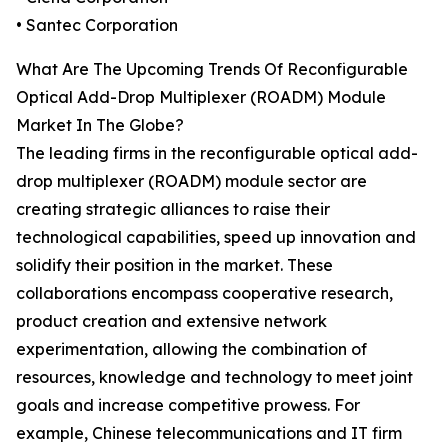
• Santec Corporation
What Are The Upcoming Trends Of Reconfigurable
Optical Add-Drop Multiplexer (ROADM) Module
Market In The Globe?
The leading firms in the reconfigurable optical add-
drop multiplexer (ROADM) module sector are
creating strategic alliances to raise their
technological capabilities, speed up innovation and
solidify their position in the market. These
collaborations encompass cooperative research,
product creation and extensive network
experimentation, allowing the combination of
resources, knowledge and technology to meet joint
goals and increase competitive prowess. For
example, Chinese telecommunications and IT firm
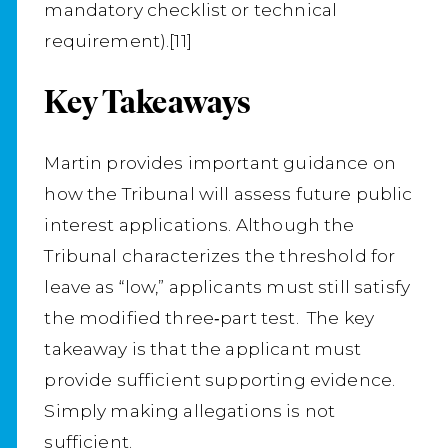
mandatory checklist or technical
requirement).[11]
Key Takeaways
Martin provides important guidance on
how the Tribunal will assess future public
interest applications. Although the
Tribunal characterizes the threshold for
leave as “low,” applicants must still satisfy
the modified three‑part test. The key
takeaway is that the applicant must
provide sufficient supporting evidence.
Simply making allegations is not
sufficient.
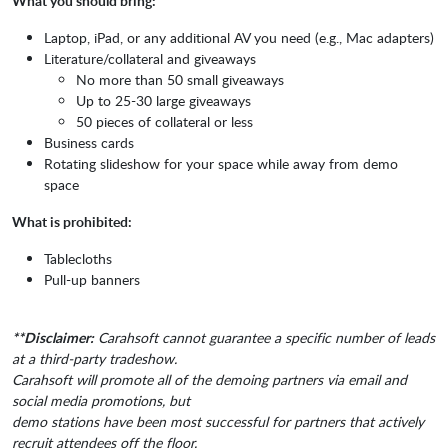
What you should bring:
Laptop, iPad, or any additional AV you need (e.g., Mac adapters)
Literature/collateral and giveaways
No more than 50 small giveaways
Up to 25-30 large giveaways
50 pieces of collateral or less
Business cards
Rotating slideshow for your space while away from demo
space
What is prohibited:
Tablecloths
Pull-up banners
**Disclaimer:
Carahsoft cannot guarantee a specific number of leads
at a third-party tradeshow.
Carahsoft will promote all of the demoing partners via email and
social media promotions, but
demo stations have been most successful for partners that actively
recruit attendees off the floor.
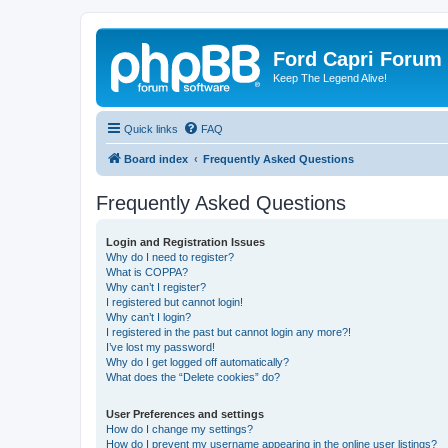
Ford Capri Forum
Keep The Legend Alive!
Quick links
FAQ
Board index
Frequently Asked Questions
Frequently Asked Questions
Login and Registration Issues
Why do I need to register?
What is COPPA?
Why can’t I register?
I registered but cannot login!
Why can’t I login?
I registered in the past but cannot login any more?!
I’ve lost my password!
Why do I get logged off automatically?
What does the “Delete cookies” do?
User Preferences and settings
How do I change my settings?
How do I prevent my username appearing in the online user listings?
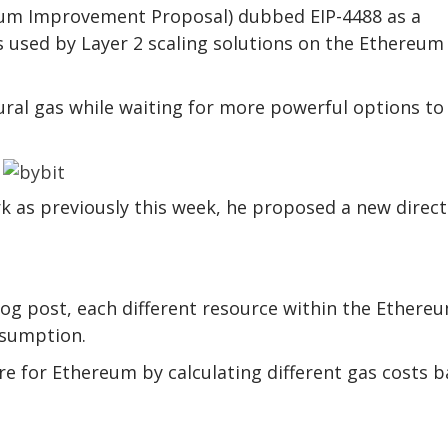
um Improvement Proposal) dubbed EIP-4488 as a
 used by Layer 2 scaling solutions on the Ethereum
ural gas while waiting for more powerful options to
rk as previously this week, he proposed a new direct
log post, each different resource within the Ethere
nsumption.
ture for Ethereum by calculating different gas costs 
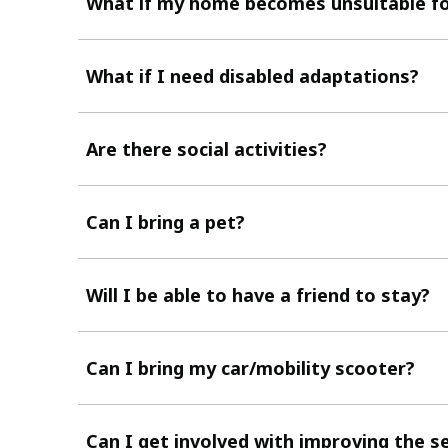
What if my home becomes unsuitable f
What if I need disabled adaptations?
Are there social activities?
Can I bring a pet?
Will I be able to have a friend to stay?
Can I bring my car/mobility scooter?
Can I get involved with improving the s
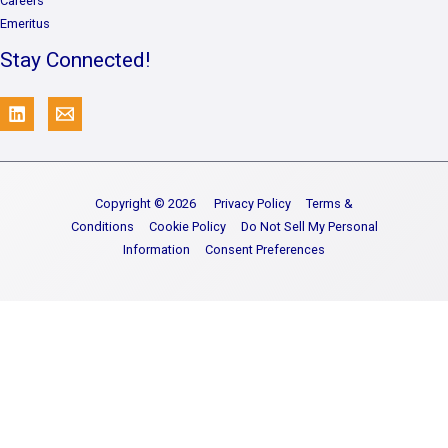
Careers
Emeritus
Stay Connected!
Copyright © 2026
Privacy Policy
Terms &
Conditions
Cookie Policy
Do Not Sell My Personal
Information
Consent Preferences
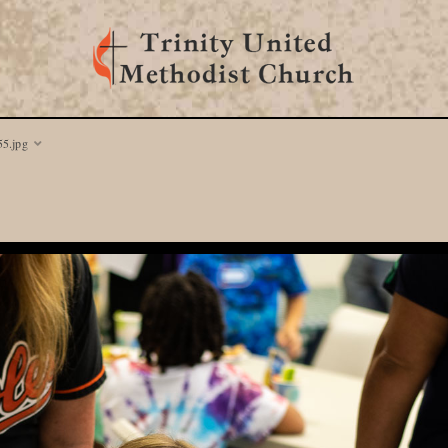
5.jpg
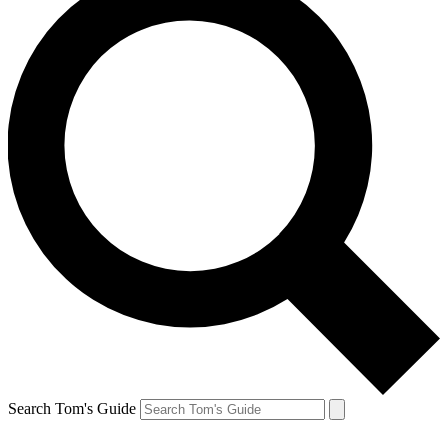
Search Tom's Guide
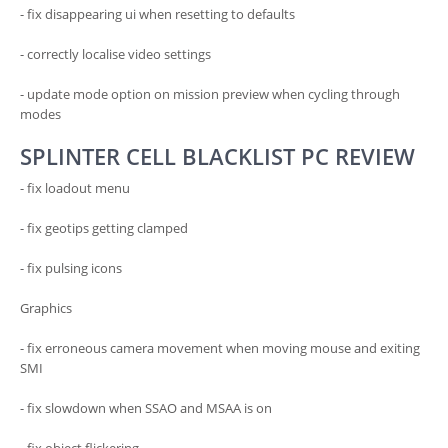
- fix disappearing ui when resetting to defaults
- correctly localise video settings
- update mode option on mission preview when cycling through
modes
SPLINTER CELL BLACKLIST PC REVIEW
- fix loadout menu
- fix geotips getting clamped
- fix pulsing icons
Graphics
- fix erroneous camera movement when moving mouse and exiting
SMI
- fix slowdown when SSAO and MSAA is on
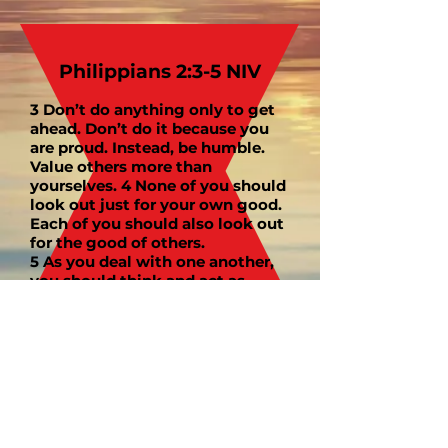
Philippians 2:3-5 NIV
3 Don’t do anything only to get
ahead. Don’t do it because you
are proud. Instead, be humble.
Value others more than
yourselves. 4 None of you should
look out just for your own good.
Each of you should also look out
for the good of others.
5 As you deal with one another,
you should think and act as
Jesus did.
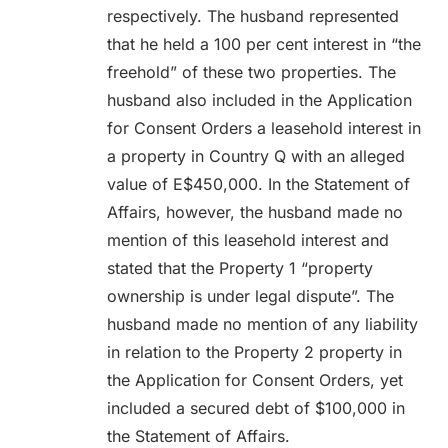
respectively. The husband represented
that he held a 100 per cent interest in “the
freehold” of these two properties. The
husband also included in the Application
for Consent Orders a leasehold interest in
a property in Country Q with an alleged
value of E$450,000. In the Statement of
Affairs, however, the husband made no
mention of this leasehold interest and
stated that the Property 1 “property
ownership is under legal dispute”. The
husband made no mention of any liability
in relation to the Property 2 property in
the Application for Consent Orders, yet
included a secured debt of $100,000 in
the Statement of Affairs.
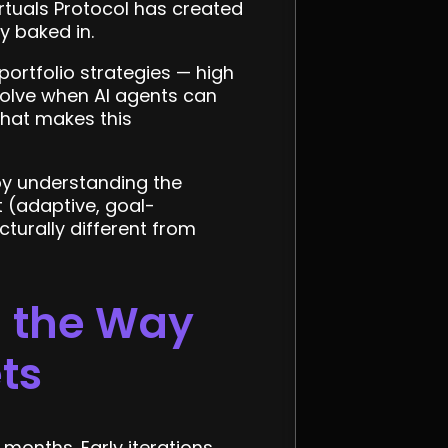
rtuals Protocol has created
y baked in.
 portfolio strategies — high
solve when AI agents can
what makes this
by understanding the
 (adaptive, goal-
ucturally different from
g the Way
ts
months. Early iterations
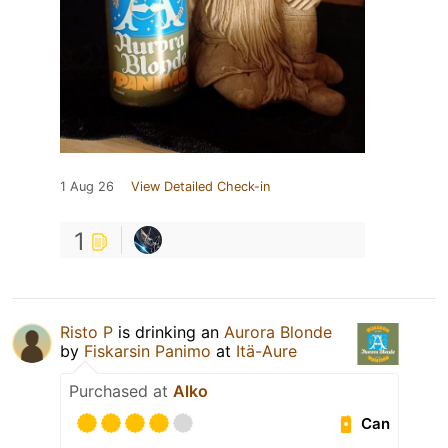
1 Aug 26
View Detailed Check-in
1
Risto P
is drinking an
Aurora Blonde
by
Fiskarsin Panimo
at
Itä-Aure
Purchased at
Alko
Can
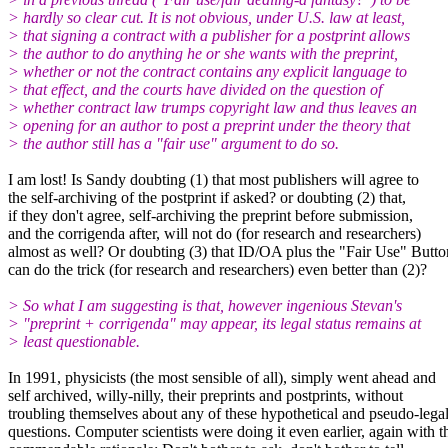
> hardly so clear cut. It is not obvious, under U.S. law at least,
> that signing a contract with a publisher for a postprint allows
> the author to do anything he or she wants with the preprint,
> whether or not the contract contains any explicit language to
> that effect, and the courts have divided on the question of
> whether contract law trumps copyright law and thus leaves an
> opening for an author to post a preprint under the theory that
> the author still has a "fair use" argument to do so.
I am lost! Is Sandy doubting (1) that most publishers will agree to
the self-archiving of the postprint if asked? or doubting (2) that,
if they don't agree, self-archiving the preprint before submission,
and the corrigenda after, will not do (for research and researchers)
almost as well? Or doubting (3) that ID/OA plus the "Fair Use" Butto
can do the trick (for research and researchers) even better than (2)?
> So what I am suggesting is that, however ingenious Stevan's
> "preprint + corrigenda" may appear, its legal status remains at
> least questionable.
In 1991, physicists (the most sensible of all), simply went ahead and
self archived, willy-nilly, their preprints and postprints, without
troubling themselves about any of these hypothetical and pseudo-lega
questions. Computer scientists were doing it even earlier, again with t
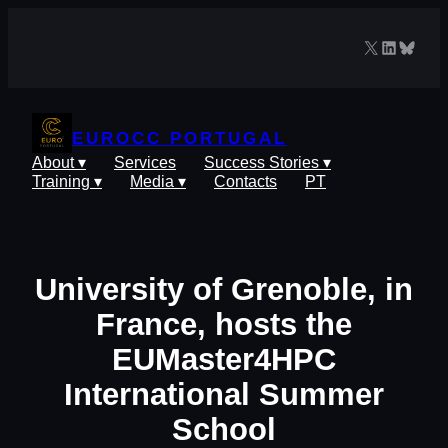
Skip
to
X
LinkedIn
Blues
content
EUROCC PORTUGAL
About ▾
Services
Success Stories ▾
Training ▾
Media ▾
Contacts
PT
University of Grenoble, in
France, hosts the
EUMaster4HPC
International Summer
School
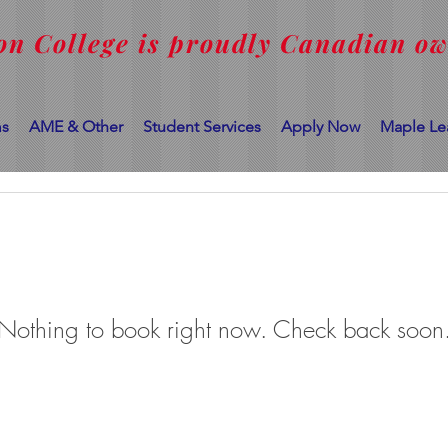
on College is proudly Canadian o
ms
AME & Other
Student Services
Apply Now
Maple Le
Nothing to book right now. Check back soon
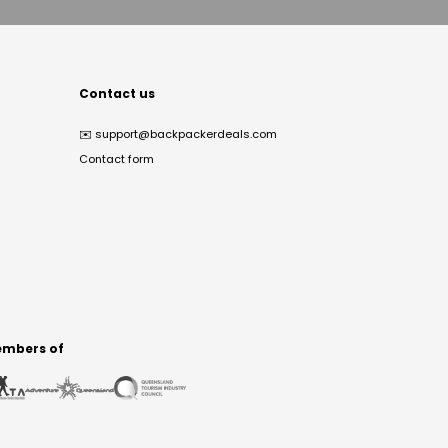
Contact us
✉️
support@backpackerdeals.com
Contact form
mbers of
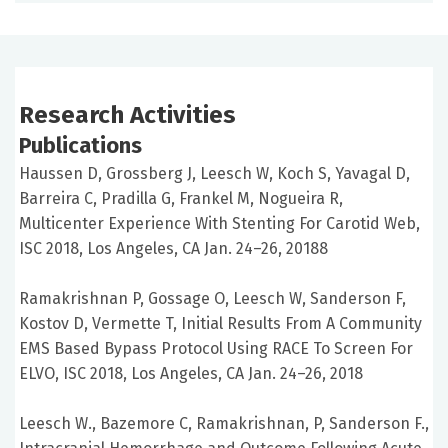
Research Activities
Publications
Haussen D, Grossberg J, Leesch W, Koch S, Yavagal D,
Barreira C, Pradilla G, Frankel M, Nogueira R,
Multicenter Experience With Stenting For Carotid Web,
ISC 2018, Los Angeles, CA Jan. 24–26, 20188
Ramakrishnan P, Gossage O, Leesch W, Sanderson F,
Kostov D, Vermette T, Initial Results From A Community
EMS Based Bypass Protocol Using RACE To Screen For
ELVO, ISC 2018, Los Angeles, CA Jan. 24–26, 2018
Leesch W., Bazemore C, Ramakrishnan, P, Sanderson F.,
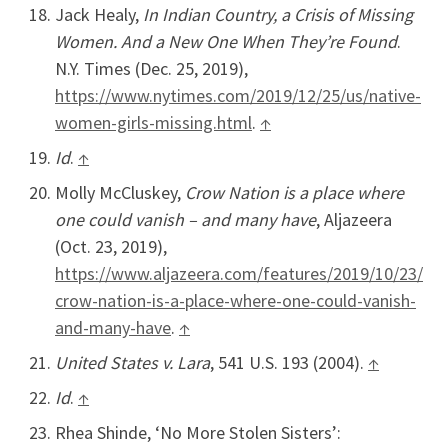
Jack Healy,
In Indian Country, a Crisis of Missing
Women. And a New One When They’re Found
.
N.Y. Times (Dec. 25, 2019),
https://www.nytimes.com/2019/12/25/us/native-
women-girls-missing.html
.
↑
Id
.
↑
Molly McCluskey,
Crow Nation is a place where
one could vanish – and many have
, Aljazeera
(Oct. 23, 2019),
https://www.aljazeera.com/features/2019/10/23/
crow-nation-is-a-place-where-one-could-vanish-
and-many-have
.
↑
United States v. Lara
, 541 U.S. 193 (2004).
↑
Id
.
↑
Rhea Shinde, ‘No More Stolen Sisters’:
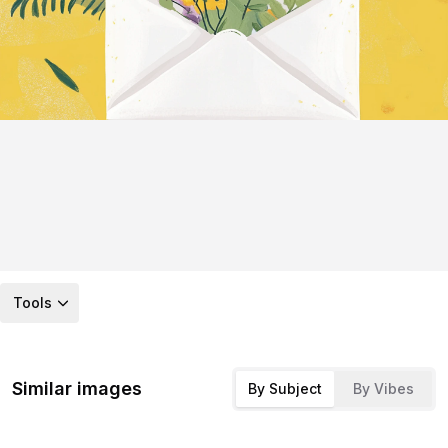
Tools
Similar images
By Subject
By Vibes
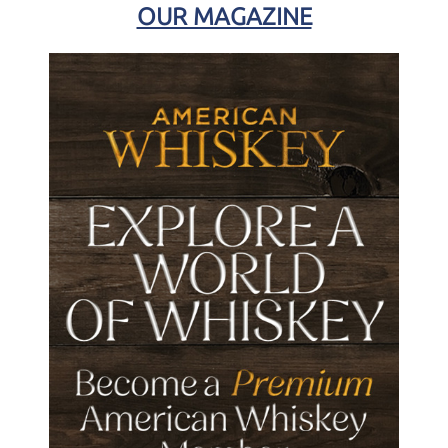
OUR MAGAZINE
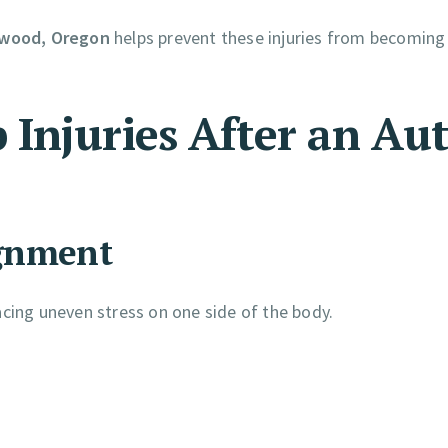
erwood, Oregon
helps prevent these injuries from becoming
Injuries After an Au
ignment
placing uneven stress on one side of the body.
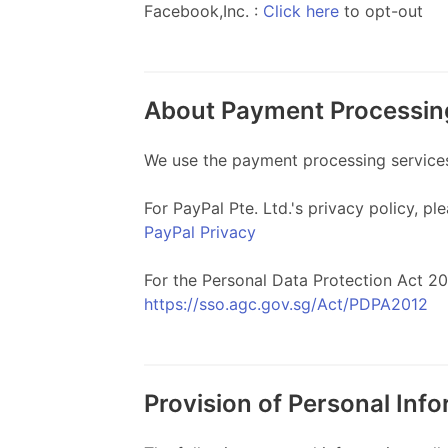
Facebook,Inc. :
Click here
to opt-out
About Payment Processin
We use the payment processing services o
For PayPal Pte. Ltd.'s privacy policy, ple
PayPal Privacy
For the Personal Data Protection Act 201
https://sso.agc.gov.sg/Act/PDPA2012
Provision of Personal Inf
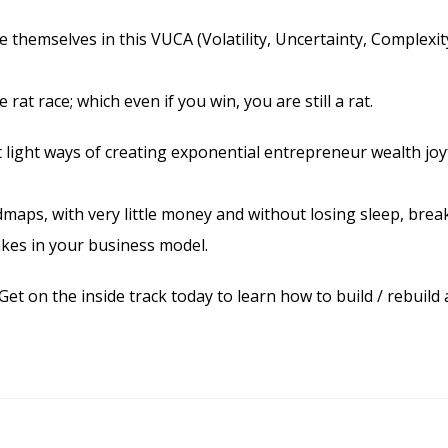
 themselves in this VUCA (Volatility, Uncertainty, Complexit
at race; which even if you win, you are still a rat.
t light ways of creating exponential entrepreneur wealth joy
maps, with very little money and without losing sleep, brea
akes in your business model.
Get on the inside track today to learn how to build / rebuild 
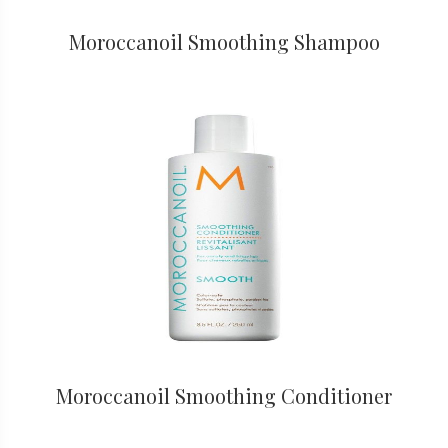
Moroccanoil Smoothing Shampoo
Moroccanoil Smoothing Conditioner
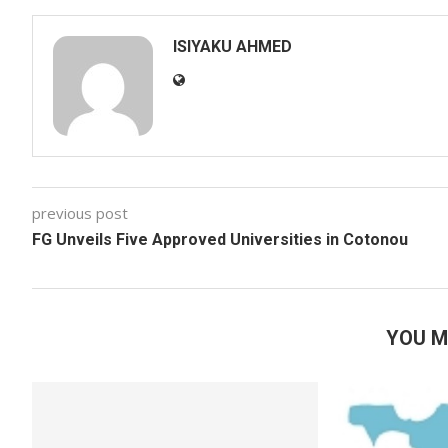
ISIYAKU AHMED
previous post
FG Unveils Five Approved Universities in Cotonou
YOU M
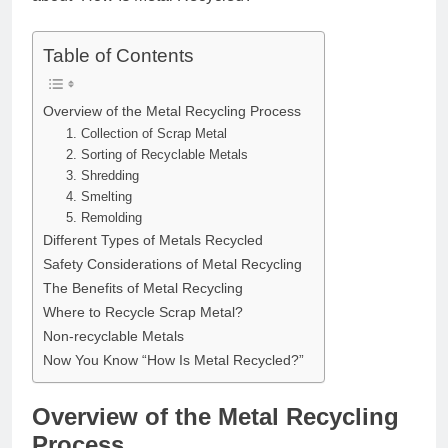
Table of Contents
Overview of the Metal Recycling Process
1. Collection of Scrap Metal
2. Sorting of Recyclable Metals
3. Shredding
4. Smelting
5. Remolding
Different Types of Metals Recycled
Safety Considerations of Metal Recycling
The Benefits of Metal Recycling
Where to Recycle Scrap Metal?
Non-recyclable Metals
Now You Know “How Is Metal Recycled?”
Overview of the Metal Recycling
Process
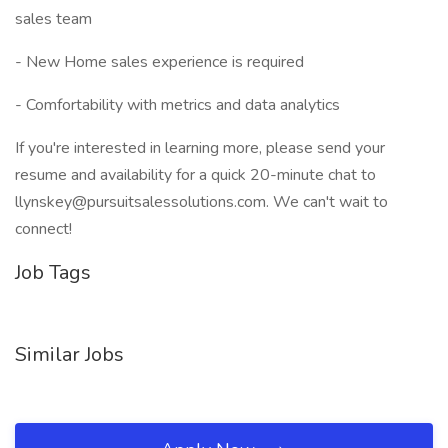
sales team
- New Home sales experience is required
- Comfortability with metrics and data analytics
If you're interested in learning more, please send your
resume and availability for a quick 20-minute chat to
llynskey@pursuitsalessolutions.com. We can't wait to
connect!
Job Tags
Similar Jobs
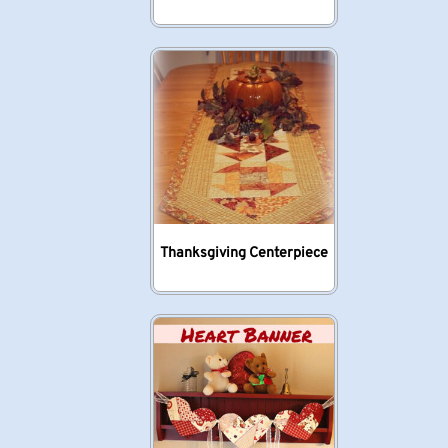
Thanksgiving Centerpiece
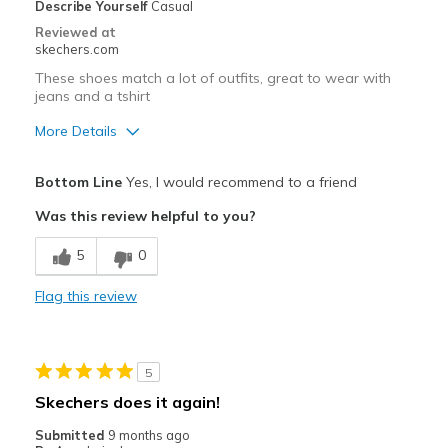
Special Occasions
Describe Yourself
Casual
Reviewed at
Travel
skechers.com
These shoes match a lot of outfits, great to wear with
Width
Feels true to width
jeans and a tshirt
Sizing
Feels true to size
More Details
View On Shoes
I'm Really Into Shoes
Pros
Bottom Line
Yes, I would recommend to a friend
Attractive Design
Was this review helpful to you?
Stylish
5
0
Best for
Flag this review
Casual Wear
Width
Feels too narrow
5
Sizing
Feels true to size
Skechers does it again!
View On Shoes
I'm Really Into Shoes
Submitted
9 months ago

**Problem to work on:** Give back the lines from the start of the data up to and including the line with "solidify their position in the market. These", word for word. Leave the pictures out of your answer.

**Completed task:**
• Santec Corporation
What Are The Upcoming Trends Of Reconfigurable
Optical Add-Drop Multiplexer (ROADM) Module
Market In The Globe?
The leading firms in the reconfigurable optical add-
drop multiplexer (ROADM) module sector are
creating strategic alliances to raise their
technological capabilities, speed up innovation and
solidify their position in the market. These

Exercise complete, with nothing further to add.